§ Text segment
*** Begin section ***
# THE Trophy Room... WOW!!!



## capt.sandbar (Aug 31, 2007)

By far the most mounts I've ever seen.... I did a quick search and found that this guy has killed some impressive animals. So I assume it's real.


----------



## InfamousJ (May 21, 2004)

Ken is happy, Syd and Brian are going to retire off Kens obsession.. and Nayo and Brian are happy to be there. :rotfl:

That is an amazing looking collection.. tons of money and hard work for sure. Awesome.. I like Kens "direct" quote...


----------



## capt.sandbar (Aug 31, 2007)

InfamousJ said:


> Nayo and Brian are just happy to be there. :rotfl:


 That's exactly what I thought. There are a lot of hours that went into the hunts themselves, not to mention the mounts....


----------



## InfamousJ (May 21, 2004)

haha.. and I meant Nayo and Willie...


----------



## capt.sandbar (Aug 31, 2007)

I was looking for atleast one fish..???


----------



## Josh5 (Jun 27, 2007)

Even if it took decades, that is still a lot of hunting every year!!!! WOW!! Talking about living the dream!!


----------



## Rack Ranch (May 25, 2004)

That dude needs to check himself into rehab...Walker


----------



## Trouthunter (Dec 18, 1998)

Very nice...some folks have waaaaaay too much money lol.

TH


----------



## Texas Jeweler (Nov 6, 2007)

Does Ken have a real job?

Does he need an assistant?


----------



## wtc3 (Aug 16, 2005)

Nice place!! Having the "Big Five" is pretty cool but, unless I'm mistaken, I see the "Tiny Ten" as well........... Nice!!


----------



## wedington (Dec 19, 2007)

Trouthunter said:


> Very nice...some folks have waaaaaay too much money lol.
> 
> TH


Uh, that is exactly what I was thinking. Just one Desert Bighorn in Mexico will run you about 50K. And he has a whole mountain of sheep and goats? **** $$$$$, but good for him. I'm sure he is lovin life!


----------



## Pablo (May 21, 2004)

Man, what doesn't the guy have there? That is simply an amazing collection. I need to be adopted by this guy.


----------



## pacontender (Jun 26, 2004)

I have alot of catching up to do! My wife thought it was cool, but she said we would need his and hers trophy rooms.
*** End section ***
§ Data for processing
*** Begin section ***
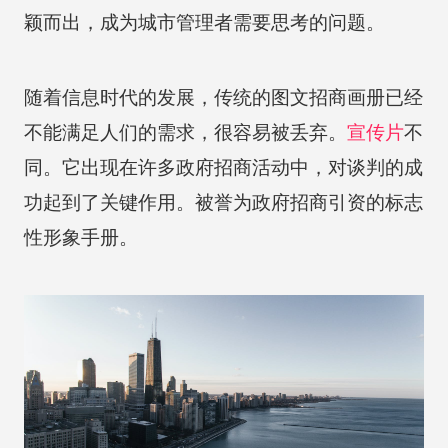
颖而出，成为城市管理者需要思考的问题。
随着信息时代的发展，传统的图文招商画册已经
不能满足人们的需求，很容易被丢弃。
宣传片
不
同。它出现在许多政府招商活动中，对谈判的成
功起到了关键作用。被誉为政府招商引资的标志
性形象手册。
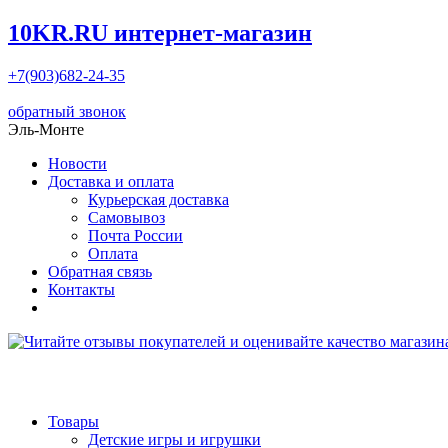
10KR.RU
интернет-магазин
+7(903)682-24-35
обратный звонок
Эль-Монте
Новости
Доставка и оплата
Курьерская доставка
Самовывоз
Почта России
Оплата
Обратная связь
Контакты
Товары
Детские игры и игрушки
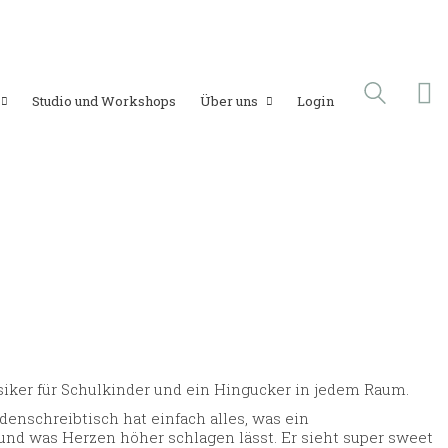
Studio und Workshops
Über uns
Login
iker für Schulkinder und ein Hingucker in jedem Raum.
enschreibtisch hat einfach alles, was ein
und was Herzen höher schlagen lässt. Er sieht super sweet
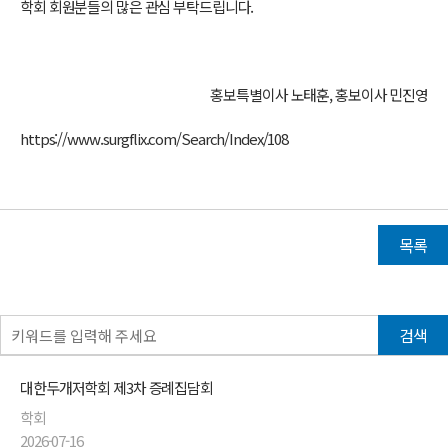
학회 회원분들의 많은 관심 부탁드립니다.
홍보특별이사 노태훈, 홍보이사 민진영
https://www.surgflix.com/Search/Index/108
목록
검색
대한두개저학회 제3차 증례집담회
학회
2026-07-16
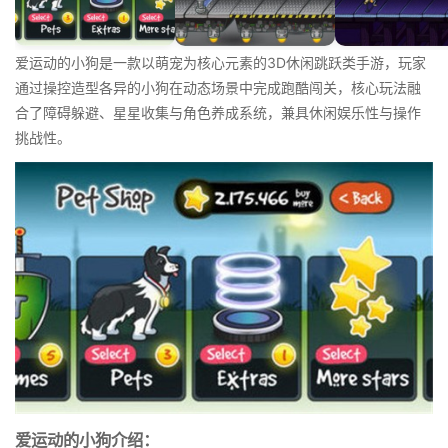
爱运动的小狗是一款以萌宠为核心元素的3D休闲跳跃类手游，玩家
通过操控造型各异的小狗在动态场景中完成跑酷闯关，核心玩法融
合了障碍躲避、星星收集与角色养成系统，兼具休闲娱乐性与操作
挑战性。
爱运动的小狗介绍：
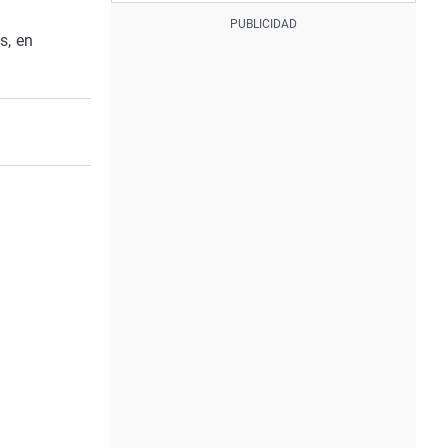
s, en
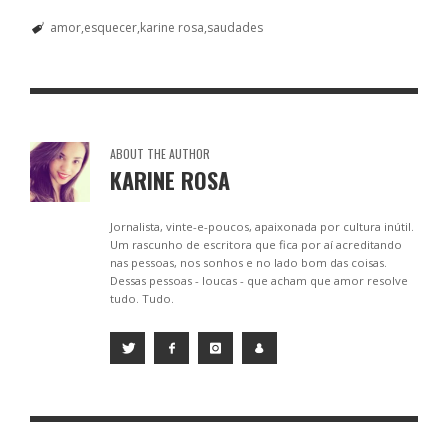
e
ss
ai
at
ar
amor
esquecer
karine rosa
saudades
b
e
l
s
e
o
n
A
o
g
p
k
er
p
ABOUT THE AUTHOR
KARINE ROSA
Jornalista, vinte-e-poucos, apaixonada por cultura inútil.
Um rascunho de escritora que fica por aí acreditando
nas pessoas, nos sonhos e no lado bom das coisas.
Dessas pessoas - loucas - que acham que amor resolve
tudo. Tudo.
*** End section ***
*** Begin section ***
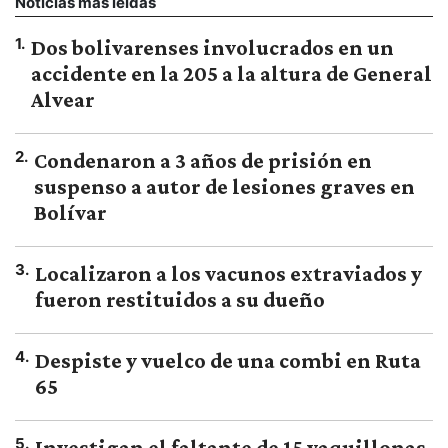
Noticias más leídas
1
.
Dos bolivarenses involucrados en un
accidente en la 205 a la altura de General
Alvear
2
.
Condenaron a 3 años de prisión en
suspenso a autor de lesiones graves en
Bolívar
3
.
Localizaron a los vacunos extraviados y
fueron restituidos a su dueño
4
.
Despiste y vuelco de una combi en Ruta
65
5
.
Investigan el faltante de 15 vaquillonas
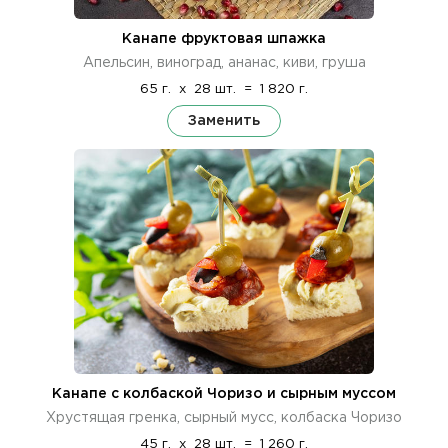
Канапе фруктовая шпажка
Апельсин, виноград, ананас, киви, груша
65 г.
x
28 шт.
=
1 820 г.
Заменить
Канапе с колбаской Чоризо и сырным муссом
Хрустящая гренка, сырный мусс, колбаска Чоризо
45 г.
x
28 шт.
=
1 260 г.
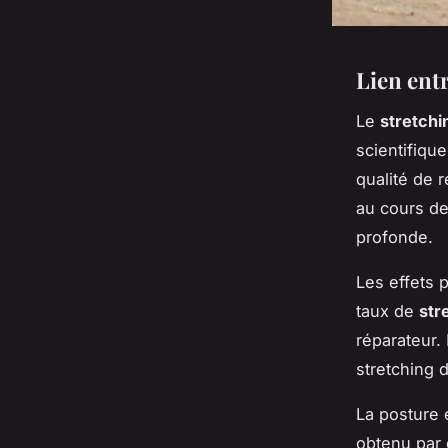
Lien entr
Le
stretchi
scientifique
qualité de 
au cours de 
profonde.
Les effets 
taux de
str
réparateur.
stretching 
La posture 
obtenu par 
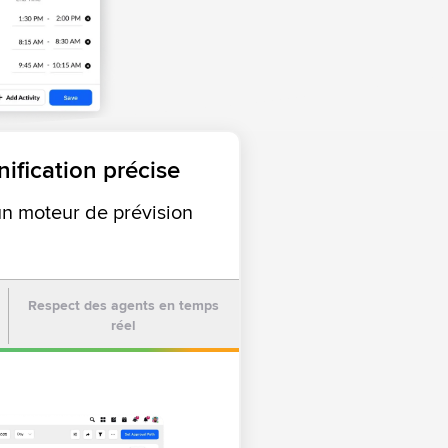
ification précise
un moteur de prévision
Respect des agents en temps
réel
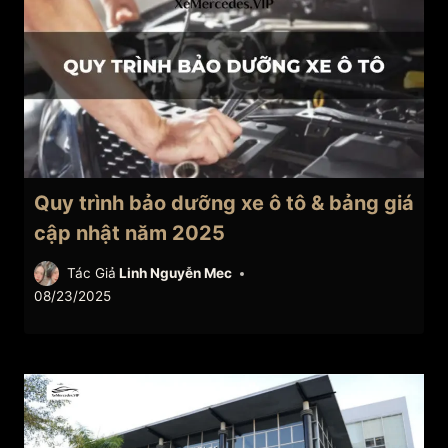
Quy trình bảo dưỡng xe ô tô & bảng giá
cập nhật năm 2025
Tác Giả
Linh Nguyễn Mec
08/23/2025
*** End section ***
§ Work task A
Edit the records starting at the line containing "颖而出，成为城市管理者需要思考的问题。" and ending at the line containing "und was Herzen", replacing "Login" with "Anmelden" and keeping everything else the same. Leave the pictures out of your answer.
§ Work task B
Continue the forum thread about the trophy room from its last post.
The records have no connection to the forum thread about the trophy room.

§ Result A
颖而出，成为城市管理者需要思考的问题。
随着信息时代的发展，传统的图文招商画册已经
不能满足人们的需求，很容易被丢弃。
宣传片
不
同。它出现在许多政府招商活动中，对谈判的成
功起到了关键作用。被誉为政府招商引资的标志
性形象手册。
10KR.RU
интернет-магазин
+7(903)682-24-35
обратный звонок
Эль-Монте
Новости
Доставка и оплата
Курьерская доставка
Самовывоз
Почта России
Оплата
Обратная связь
Контакты
Товары
Детские игры и игрушки
Studio und Workshops
Über uns
Anmelden
iker für Schulkinder und ein Hingucker in jedem Raum.
enschreibtisch hat einfach alles, was ein
und was Herzen höher schlagen lässt. Er sieht super sweet

§ Result B
----------



## 11andy11 (Aug 12, 2004)

thats just mind boggling the amount time the guy must have spent in the field.


----------



## Tommy2000 (Mar 23, 2008)

I know a Cabelas when I see one. Haha. He has more mounts than Cabelas does. WOW!


----------



## AirbornXpress (Sep 27, 2006)

*Wow*

I like it. If I could I would!


----------



## AvianQuest (Feb 7, 2006)

Not on par with that, but check out this barber shop...

http://www.worldwaterfowl.com/showthread.php?t=1057


----------



## LBS (Sep 2, 2004)

*dang*



AvianQuest said:


> Not on par with that, but check out this barber shop...
> 
> http://www.worldwaterfowl.com/showthread.php?t=1057


I guess I need to quit my job and go cut hair.


----------



## TxDuSlayer (Jun 24, 2006)

And my wife says I got too many mounts in the house!


----------



## Main Frame 8 (Mar 16, 2007)

I would turn that feral pig a little to the left but other than that, it looks OK.


----------



## Tortuga (May 21, 2004)

Hell..*I* can grow pears !!!!:rotfl:

"Ken Barr is the CEO of Adobe Creek Packing co. located in Ca. They grow and pack pears for sale to companies like WalMart and other large chain stores. Annual sales are $50-$100 Million a year. Adobe Creek Packing is a privately held corporation. Since they are located in Ca. I guess that is why there are grape vines planted around the building. "


----------



## TripleSranch (Jan 16, 2010)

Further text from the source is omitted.